BEGIN DATA SHOWN
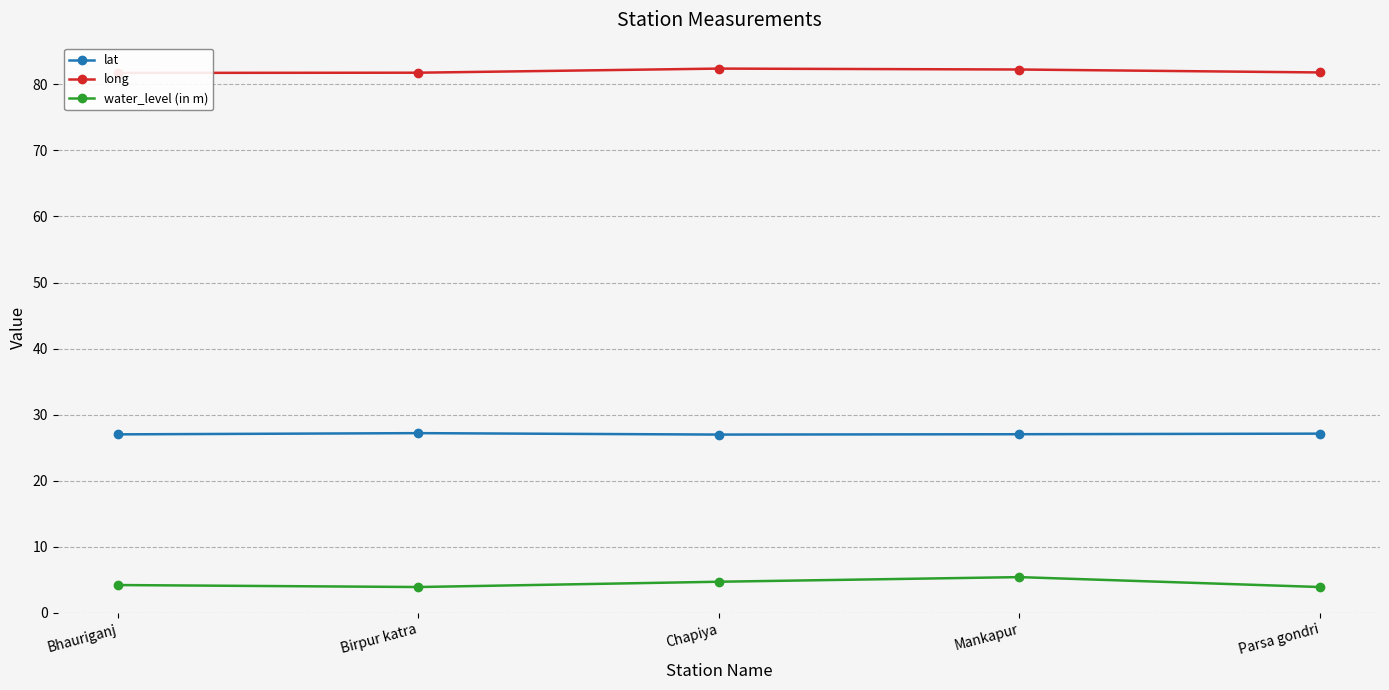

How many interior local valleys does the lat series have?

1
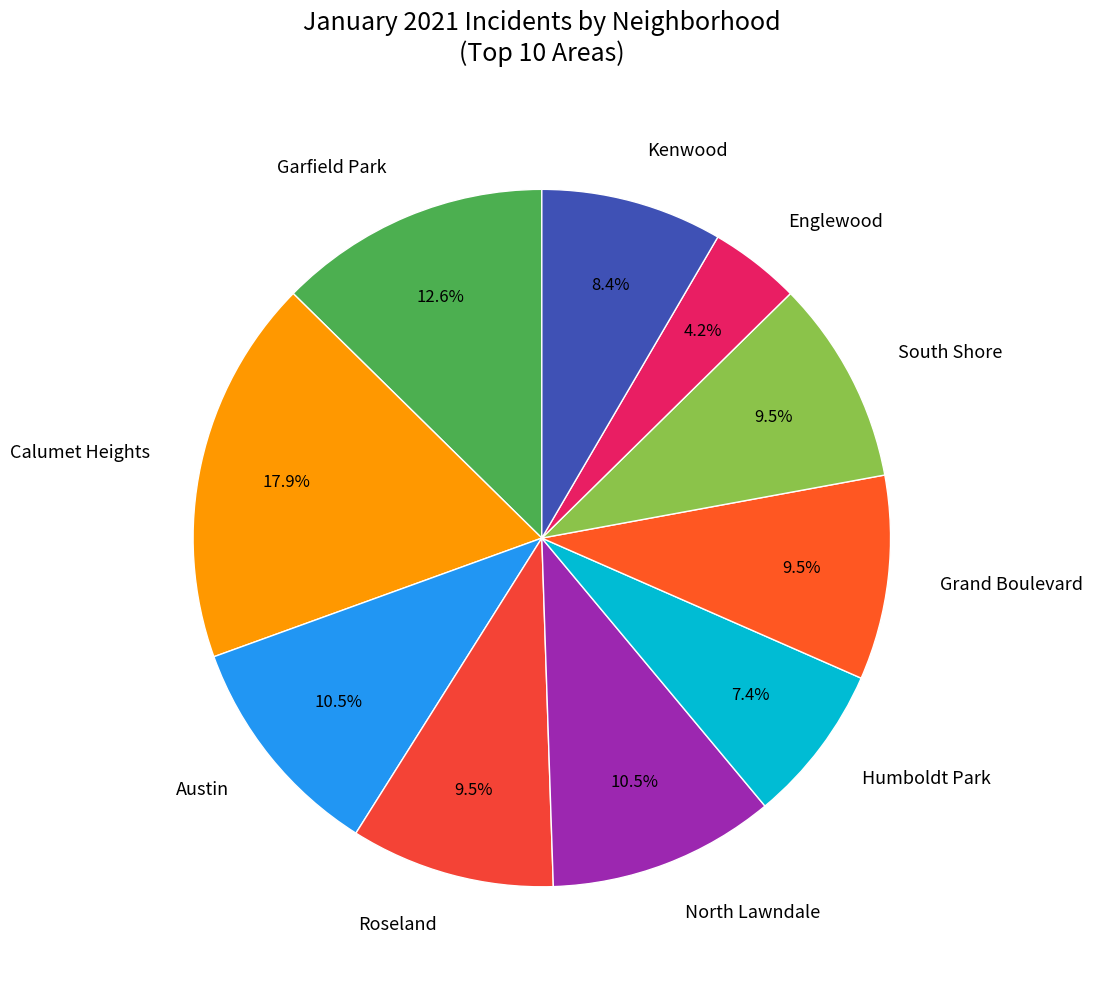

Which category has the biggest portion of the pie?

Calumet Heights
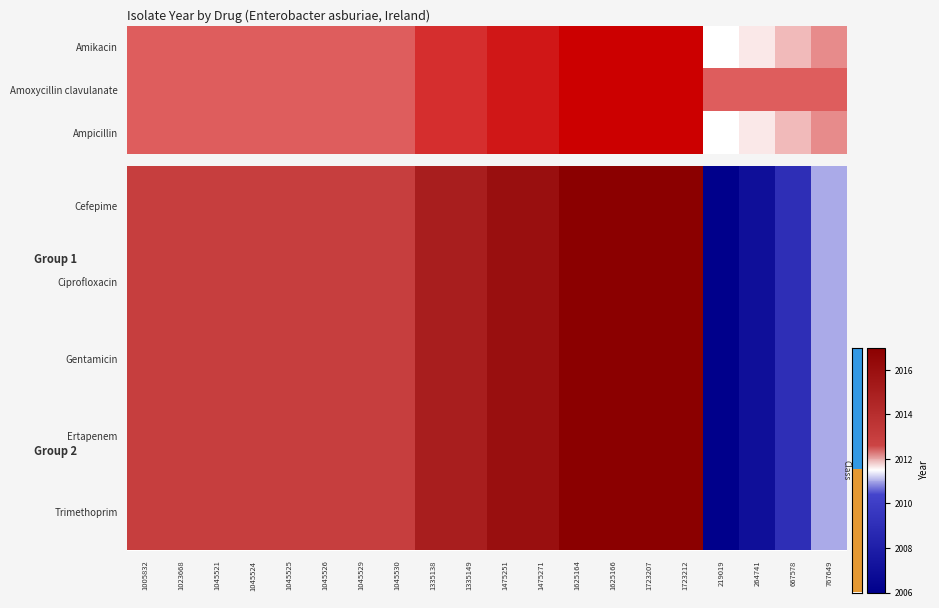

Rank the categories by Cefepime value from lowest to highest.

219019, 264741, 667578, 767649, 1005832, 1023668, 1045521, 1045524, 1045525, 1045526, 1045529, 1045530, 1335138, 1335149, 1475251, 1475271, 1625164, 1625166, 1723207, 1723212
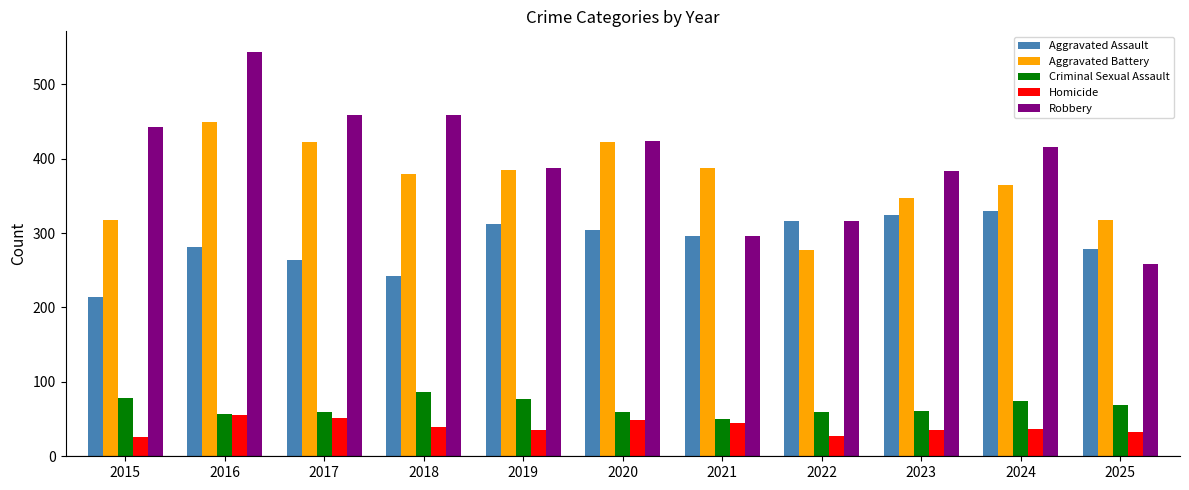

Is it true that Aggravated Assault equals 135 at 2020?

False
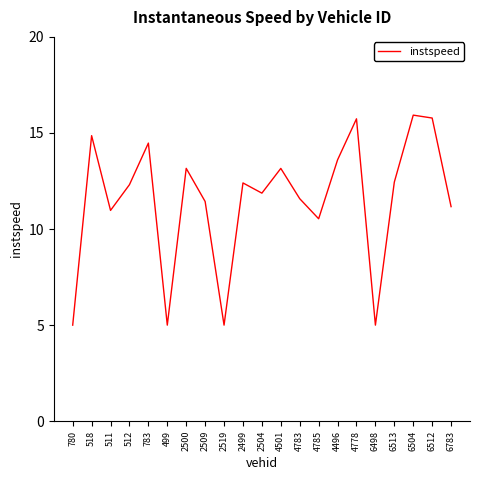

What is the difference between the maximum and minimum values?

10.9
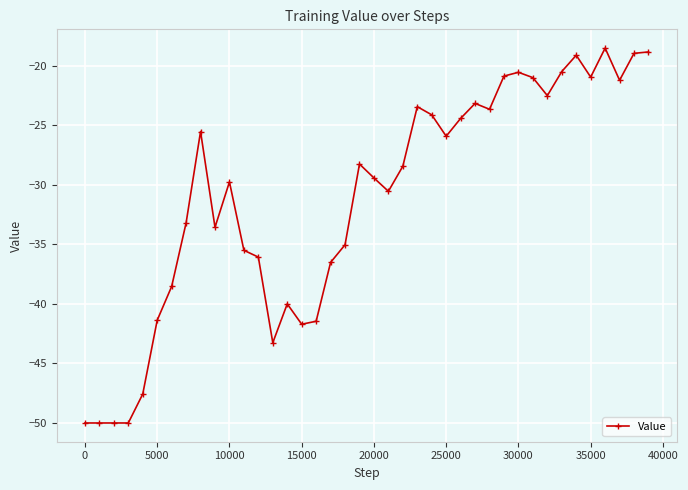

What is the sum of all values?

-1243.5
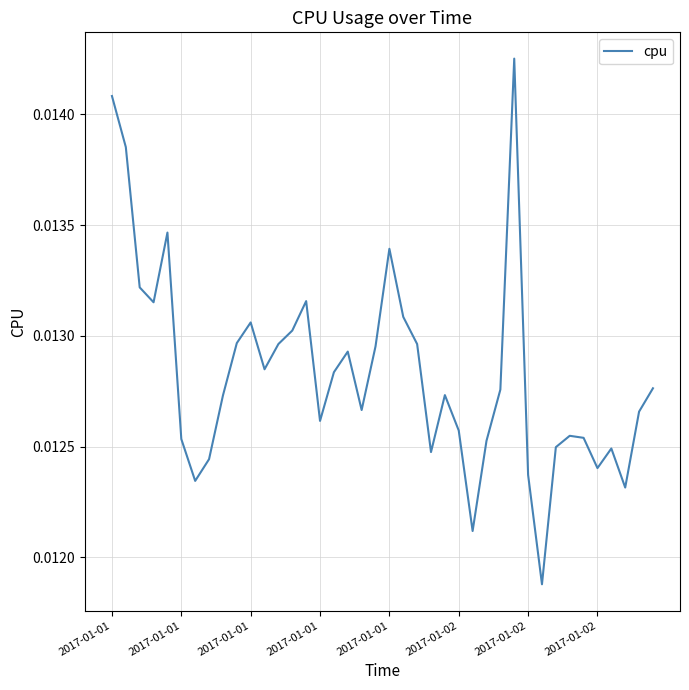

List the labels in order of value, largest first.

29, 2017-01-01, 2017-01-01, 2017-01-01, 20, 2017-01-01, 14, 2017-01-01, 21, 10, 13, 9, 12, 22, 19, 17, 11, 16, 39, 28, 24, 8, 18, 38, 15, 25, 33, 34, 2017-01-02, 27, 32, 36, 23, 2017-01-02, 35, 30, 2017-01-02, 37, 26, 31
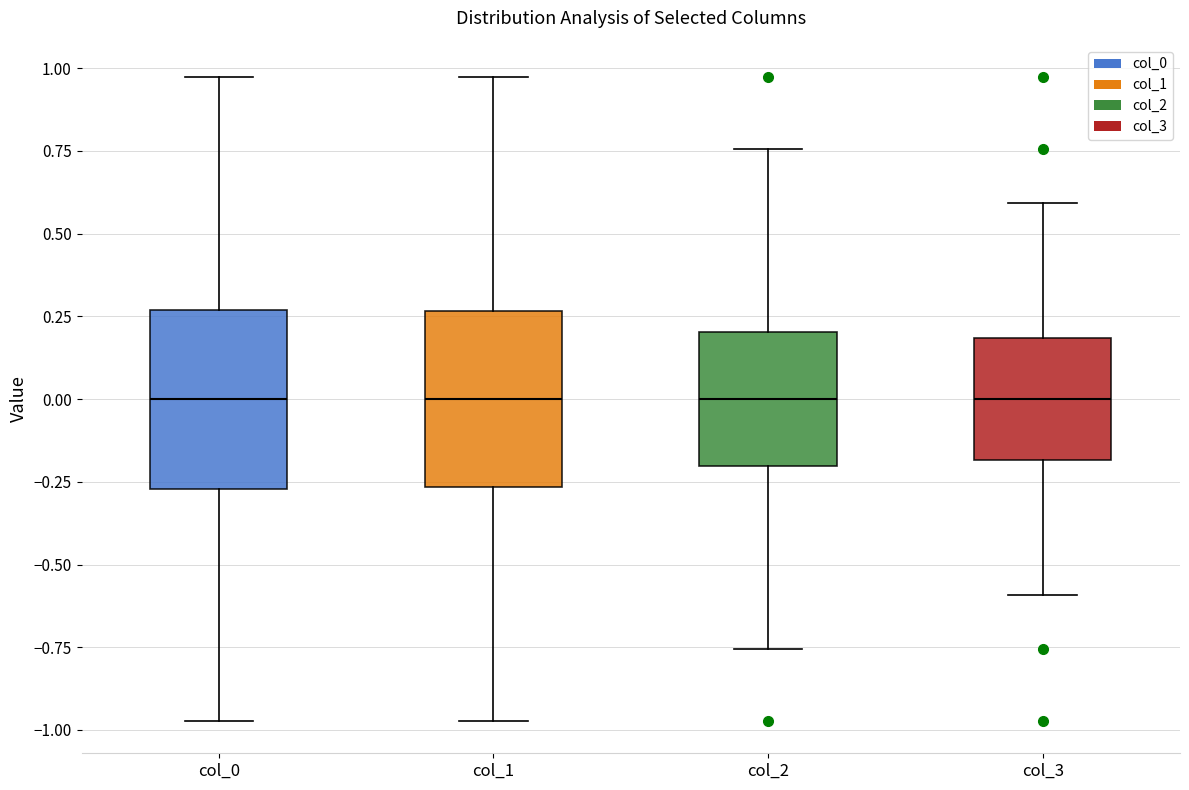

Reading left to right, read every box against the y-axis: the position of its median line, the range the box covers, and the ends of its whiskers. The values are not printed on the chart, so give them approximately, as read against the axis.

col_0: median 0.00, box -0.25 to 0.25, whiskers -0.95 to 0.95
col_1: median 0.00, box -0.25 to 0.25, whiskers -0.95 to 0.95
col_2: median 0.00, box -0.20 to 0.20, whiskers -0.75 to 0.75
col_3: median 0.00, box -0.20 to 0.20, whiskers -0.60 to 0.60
END DATA SHOWN
» TASK TO CARRY OUT:
Reproduce all of the entries above with every occurrence of "values" changed to "figures" and no other change, omitting the pictures.

» ANSWER BELOW:
How many interior local valleys does the lat series have?

1

Which category has the biggest portion of the pie?

Calumet Heights

Rank the categories by Cefepime value from lowest to highest.

219019, 264741, 667578, 767649, 1005832, 1023668, 1045521, 1045524, 1045525, 1045526, 1045529, 1045530, 1335138, 1335149, 1475251, 1475271, 1625164, 1625166, 1723207, 1723212

Is it true that Aggravated Assault equals 135 at 2020?

False

What is the difference between the maximum and minimum figures?

10.9

What is the sum of all figures?

-1243.5

List the labels in order of value, largest first.

29, 2017-01-01, 2017-01-01, 2017-01-01, 20, 2017-01-01, 14, 2017-01-01, 21, 10, 13, 9, 12, 22, 19, 17, 11, 16, 39, 28, 24, 8, 18, 38, 15, 25, 33, 34, 2017-01-02, 27, 32, 36, 23, 2017-01-02, 35, 30, 2017-01-02, 37, 26, 31

Reading left to right, read every box against the y-axis: the position of its median line, the range the box covers, and the ends of its whiskers. The figures are not printed on the chart, so give them approximately, as read against the axis.

col_0: median 0.00, box -0.25 to 0.25, whiskers -0.95 to 0.95
col_1: median 0.00, box -0.25 to 0.25, whiskers -0.95 to 0.95
col_2: median 0.00, box -0.20 to 0.20, whiskers -0.75 to 0.75
col_3: median 0.00, box -0.20 to 0.20, whiskers -0.60 to 0.60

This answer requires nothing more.